Le FLN souffre de ses hommes. Ils lui font du mal autant que les pionniers lui avaient fait les signes de noblesse. Il endure à se voir vaciller entre le caprice d'un pouvoir perdu et la convoitise d'une démocratie étriquée. Il pâtit des aléas de ces apprentis qui, devenus maîtres sorciers, auraient terni sans nul état d'âme la figure emblématique d'un éminent symbole rattaché aux grandes luttes qu'avait connues le dernier siècle. Il est, hélas! aux prises de certaines mains qui ne servent qu'à réguler, en fonction des conjonctures, les faveurs des uns et les préférences des autres. Fier de son histoire, une histoire faite d'affliction et de lourdes épreuves, il se voit encore étendu vers les méandres des règlements de compte entre personnes dites de la seconde ou de la troisième voie. Hanté par des âmes moribondes qui rodent comme des figures fantomatiques, le parti se perd à coups de faux militantisme. L'insidieux serait dans la négation de soi avant que le ridicule ne s'installe dans celle d'autrui. L'Histoire retiendra, contre fous et flots fallacieux, un FLN d'hommes, baroudeurs, combatifs et martyrs.
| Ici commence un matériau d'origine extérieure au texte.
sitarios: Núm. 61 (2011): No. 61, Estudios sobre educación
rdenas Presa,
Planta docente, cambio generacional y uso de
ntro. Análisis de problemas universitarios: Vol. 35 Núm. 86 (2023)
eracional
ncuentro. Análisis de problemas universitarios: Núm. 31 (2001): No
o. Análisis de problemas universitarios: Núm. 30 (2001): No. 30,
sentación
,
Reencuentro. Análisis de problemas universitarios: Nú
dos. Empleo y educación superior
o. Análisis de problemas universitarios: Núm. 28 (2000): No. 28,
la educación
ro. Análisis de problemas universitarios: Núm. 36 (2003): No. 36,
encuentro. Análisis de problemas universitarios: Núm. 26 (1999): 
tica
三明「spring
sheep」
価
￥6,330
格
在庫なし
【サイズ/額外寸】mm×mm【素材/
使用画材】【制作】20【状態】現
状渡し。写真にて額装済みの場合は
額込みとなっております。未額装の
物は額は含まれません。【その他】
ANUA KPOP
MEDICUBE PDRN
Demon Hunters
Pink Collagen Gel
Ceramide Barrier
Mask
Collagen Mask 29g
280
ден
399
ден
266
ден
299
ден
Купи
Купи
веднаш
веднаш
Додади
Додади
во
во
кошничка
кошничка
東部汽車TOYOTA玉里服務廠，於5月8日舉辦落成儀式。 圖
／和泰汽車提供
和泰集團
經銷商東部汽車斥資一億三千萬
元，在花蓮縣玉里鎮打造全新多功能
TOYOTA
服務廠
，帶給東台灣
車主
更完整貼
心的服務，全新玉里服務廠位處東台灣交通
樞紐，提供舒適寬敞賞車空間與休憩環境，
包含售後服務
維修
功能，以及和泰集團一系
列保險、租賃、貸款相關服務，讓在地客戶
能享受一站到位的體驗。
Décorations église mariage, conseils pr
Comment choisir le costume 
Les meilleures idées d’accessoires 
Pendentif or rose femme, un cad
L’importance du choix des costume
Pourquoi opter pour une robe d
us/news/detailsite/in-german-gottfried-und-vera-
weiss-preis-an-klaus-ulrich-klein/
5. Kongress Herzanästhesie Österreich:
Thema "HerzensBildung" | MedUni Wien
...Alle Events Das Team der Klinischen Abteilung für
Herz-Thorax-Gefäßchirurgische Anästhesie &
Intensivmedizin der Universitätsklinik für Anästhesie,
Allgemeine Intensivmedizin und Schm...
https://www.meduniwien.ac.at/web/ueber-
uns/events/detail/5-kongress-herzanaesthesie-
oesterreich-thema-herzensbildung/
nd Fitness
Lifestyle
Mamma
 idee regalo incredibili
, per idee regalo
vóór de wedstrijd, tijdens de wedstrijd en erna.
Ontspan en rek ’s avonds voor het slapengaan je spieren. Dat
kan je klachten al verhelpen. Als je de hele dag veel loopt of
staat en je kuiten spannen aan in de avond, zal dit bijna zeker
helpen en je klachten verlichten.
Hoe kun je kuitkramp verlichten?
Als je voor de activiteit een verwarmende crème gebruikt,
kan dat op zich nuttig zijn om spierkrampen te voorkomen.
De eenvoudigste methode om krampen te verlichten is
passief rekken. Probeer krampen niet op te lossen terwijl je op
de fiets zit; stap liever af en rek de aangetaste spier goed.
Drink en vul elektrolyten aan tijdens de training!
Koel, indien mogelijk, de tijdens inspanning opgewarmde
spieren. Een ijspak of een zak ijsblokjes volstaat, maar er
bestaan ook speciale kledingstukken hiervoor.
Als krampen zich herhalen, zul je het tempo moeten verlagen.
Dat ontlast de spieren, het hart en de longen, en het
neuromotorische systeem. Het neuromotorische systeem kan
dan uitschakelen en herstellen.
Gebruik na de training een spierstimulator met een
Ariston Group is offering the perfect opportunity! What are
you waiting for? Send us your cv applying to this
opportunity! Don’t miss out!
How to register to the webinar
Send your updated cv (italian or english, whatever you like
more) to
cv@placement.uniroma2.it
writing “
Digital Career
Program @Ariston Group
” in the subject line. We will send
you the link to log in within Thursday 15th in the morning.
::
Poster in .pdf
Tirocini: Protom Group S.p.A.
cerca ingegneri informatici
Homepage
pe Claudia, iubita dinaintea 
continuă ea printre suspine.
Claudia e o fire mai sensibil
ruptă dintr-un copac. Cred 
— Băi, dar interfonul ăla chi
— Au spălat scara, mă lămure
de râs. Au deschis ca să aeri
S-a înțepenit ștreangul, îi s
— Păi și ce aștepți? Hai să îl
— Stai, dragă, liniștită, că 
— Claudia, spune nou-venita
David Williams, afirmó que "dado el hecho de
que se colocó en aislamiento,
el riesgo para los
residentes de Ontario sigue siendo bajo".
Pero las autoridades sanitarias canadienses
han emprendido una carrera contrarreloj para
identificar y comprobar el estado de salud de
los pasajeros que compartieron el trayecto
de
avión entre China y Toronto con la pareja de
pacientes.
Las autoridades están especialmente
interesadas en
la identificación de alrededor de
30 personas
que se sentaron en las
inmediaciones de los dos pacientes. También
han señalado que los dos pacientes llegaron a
Le FLN, si l'on en parle ainsi avec souvent moins de contrariété et plus d'écœurement, c'est qu'il n'est pas n'importe quel parti. Mais, par mésaventure, il entreprend à contenir en son sein n'importe qui. L'élite étant à la base ou en knock-out, la masse s'individualise et s'accroche pêle-mêle aux sommets.

Heureusement pour tous que le FLN demeure moralement un patrimoine national collectif. C'est un bien d'héritage que l'histoire de la lutte armée a greffé sans distinction aucune dans les parois de chaque cœur algérien.